What the task asks: For this exercise, repeat the listing below from its first line through the line containing "left elbow: (148, 440)", exactly as written.

Dataset excerpts:
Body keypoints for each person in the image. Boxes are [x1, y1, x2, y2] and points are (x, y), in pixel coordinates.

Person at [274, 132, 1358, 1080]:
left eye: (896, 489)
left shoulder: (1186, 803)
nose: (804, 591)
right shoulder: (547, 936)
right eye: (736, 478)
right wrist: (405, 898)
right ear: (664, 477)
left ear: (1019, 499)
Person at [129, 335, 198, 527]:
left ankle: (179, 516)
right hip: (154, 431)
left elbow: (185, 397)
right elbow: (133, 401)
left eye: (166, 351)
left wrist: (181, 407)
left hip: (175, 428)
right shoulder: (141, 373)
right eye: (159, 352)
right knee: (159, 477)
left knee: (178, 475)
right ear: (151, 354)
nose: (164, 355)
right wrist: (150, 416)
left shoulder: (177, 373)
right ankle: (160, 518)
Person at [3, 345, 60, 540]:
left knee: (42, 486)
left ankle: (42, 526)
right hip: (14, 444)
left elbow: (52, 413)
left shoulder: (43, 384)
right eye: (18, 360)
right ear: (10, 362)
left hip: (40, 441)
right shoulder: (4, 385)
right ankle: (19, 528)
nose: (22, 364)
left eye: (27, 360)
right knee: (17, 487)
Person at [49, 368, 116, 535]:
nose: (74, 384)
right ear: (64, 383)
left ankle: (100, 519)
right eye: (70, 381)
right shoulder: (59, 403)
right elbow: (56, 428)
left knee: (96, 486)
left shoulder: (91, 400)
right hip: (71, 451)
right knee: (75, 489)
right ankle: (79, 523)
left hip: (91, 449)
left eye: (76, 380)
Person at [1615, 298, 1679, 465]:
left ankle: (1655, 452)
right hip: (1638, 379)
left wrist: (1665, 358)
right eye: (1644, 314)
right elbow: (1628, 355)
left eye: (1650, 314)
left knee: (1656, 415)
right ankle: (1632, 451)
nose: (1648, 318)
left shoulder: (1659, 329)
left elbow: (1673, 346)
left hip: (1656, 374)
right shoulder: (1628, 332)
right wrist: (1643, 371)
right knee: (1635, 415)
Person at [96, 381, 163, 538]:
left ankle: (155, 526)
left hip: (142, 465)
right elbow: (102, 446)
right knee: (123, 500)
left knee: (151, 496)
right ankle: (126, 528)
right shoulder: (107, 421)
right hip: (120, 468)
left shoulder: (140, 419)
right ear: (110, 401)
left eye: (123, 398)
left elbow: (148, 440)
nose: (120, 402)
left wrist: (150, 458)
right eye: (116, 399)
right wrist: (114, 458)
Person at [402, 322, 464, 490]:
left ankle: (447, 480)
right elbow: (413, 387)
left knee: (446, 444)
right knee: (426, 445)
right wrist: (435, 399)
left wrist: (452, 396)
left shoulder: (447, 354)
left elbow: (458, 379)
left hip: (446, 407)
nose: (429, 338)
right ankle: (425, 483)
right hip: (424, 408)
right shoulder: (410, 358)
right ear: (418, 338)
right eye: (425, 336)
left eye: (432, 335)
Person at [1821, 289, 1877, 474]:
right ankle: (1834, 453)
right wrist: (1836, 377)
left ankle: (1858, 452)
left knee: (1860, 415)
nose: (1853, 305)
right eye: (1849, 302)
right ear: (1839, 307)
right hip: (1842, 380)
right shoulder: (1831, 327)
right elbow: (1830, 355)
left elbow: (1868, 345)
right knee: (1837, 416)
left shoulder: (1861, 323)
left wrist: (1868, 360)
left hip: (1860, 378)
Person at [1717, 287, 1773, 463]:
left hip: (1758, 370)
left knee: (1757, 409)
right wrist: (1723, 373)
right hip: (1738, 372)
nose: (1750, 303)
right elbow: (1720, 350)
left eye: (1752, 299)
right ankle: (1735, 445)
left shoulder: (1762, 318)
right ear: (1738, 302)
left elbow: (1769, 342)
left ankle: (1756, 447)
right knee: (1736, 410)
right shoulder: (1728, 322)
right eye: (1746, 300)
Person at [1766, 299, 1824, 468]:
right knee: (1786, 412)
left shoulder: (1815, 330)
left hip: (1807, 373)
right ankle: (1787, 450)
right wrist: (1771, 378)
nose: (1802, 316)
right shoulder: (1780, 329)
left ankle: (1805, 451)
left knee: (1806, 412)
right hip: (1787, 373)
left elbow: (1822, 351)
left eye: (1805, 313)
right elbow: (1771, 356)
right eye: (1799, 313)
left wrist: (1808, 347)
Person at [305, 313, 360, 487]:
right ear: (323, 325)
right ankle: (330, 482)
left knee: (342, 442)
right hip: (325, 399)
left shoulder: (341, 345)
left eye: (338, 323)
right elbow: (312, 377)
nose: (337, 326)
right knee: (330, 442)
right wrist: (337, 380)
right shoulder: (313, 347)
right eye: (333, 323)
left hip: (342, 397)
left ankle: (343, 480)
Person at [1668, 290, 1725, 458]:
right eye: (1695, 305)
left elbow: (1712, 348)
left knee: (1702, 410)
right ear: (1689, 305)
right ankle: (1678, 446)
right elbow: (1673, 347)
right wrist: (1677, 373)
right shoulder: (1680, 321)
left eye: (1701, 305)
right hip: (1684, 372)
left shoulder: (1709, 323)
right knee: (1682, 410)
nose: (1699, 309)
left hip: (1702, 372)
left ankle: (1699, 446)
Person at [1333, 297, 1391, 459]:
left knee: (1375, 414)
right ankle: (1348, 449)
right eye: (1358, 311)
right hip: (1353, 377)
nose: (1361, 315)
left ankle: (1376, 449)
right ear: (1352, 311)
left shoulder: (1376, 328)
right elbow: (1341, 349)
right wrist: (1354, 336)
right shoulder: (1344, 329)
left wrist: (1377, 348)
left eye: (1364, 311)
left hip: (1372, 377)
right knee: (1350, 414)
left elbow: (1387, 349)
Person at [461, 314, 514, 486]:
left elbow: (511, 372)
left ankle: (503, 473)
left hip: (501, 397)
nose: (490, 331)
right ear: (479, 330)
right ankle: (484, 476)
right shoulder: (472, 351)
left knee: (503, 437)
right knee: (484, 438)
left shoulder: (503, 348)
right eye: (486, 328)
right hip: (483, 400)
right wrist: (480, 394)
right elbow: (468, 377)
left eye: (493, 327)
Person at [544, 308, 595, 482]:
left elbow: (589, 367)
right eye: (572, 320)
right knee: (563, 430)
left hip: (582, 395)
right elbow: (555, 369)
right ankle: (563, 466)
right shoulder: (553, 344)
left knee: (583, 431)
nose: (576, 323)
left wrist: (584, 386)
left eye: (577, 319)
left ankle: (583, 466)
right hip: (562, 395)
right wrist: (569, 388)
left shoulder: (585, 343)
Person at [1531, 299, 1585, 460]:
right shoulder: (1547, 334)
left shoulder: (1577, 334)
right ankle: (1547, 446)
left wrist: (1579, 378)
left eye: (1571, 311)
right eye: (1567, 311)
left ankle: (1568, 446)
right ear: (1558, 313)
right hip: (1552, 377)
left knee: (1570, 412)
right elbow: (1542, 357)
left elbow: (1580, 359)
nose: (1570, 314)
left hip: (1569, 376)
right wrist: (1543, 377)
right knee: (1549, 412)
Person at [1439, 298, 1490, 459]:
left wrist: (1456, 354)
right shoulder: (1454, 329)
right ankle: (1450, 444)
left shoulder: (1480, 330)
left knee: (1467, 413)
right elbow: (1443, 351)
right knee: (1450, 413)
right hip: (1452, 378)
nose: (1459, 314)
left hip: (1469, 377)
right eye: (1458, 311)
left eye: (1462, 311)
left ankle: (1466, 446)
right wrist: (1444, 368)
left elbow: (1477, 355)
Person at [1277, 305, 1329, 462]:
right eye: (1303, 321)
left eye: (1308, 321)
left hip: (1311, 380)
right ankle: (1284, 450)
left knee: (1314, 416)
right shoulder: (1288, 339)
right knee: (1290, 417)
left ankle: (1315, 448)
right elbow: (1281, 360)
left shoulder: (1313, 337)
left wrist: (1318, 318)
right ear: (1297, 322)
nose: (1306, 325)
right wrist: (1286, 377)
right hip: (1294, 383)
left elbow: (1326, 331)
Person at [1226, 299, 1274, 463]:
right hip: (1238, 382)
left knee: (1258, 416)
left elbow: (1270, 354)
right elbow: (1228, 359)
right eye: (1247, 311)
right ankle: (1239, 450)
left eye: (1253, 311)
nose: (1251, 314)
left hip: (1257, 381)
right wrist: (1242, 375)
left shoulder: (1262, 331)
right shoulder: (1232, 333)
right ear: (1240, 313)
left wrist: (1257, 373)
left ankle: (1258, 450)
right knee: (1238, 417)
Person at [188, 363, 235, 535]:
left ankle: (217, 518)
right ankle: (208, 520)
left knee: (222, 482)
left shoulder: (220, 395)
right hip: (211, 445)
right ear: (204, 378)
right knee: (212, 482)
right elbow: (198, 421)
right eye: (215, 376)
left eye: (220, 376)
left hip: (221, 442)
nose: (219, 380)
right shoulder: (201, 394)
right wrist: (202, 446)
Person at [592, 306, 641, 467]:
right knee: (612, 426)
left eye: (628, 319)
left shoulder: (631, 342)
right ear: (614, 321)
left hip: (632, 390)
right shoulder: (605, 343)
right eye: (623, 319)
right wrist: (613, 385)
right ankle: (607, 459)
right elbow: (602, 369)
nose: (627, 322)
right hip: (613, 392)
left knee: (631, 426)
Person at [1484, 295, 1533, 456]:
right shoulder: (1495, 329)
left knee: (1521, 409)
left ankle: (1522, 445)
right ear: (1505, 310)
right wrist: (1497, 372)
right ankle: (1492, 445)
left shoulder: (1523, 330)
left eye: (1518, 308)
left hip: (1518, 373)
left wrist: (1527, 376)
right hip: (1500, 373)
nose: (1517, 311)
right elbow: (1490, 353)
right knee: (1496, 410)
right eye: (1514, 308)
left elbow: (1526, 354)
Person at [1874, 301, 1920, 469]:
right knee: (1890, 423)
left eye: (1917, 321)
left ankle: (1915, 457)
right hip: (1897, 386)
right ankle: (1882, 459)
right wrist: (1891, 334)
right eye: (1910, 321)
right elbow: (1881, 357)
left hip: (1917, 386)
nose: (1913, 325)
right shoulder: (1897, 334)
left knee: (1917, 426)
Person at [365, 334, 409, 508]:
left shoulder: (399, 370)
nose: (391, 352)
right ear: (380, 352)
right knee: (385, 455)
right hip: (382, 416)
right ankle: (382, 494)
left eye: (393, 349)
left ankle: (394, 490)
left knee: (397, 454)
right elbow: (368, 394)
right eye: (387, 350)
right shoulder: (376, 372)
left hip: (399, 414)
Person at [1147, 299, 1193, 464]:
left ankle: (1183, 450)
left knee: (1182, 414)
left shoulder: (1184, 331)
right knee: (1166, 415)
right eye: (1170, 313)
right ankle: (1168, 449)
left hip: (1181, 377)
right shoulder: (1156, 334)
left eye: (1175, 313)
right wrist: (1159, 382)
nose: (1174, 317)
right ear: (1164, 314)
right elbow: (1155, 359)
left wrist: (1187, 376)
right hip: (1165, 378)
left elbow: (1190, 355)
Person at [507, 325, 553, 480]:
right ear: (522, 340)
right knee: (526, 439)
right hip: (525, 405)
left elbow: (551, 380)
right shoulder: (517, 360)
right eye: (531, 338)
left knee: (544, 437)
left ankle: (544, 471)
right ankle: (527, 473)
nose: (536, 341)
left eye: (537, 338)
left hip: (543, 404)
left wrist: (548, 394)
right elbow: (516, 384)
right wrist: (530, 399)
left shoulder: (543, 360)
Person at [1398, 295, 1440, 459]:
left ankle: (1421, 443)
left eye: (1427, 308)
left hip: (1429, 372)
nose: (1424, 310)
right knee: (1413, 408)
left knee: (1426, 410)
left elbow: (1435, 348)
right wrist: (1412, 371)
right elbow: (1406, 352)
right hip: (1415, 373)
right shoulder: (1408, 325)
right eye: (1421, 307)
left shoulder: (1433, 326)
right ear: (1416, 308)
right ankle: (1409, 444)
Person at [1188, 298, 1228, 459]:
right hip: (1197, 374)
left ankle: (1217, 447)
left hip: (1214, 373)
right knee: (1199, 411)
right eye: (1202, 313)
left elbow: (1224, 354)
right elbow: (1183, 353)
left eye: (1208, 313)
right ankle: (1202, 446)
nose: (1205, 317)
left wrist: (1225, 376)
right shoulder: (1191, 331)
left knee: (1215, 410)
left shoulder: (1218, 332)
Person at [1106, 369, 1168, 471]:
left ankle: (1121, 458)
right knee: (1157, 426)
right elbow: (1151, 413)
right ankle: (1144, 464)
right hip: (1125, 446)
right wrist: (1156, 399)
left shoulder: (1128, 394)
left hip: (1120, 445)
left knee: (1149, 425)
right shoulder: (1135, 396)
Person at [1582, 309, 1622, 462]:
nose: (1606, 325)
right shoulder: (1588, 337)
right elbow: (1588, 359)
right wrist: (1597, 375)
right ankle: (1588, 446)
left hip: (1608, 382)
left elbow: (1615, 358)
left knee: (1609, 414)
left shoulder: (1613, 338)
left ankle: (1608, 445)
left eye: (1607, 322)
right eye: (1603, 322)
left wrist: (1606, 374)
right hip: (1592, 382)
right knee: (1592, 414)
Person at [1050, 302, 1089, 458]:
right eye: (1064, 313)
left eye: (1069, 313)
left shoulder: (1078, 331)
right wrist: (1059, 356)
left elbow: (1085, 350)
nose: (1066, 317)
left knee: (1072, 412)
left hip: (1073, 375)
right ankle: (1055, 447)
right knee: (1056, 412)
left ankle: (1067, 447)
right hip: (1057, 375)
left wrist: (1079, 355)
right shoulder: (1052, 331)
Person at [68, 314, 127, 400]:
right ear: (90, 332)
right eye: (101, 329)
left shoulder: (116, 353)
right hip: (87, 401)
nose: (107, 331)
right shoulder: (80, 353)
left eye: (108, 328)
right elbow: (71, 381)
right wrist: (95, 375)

Task output:
Body keypoints for each person in the image. Boxes are [x1, y1, x2, y2] and points are (x, y), in pixel coordinates.

Person at [274, 132, 1358, 1080]:
left eye: (896, 489)
left shoulder: (1186, 803)
nose: (804, 591)
right shoulder: (547, 936)
right eye: (736, 478)
right wrist: (405, 898)
right ear: (664, 477)
left ear: (1019, 499)
Person at [129, 335, 198, 527]:
left ankle: (179, 516)
right hip: (154, 431)
left elbow: (185, 397)
right elbow: (133, 401)
left eye: (166, 351)
left wrist: (181, 407)
left hip: (175, 428)
right shoulder: (141, 373)
right eye: (159, 352)
right knee: (159, 477)
left knee: (178, 475)
right ear: (151, 354)
nose: (164, 355)
right wrist: (150, 416)
left shoulder: (177, 373)
right ankle: (160, 518)
Person at [3, 345, 60, 540]:
left knee: (42, 486)
left ankle: (42, 526)
right hip: (14, 444)
left elbow: (52, 413)
left shoulder: (43, 384)
right eye: (18, 360)
right ear: (10, 362)
left hip: (40, 441)
right shoulder: (4, 385)
right ankle: (19, 528)
nose: (22, 364)
left eye: (27, 360)
right knee: (17, 487)
Person at [49, 368, 116, 535]:
nose: (74, 384)
right ear: (64, 383)
left ankle: (100, 519)
right eye: (70, 381)
right shoulder: (59, 403)
right elbow: (56, 428)
left knee: (96, 486)
left shoulder: (91, 400)
right hip: (71, 451)
right knee: (75, 489)
right ankle: (79, 523)
left hip: (91, 449)
left eye: (76, 380)
Person at [1615, 298, 1679, 465]:
left ankle: (1655, 452)
right hip: (1638, 379)
left wrist: (1665, 358)
right eye: (1644, 314)
right elbow: (1628, 355)
left eye: (1650, 314)
left knee: (1656, 415)
right ankle: (1632, 451)
nose: (1648, 318)
left shoulder: (1659, 329)
left elbow: (1673, 346)
left hip: (1656, 374)
right shoulder: (1628, 332)
right wrist: (1643, 371)
right knee: (1635, 415)
Person at [96, 381, 163, 538]:
left ankle: (155, 526)
left hip: (142, 465)
right elbow: (102, 446)
right knee: (123, 500)
left knee: (151, 496)
right ankle: (126, 528)
right shoulder: (107, 421)
right hip: (120, 468)
left shoulder: (140, 419)
right ear: (110, 401)
left eye: (123, 398)
left elbow: (148, 440)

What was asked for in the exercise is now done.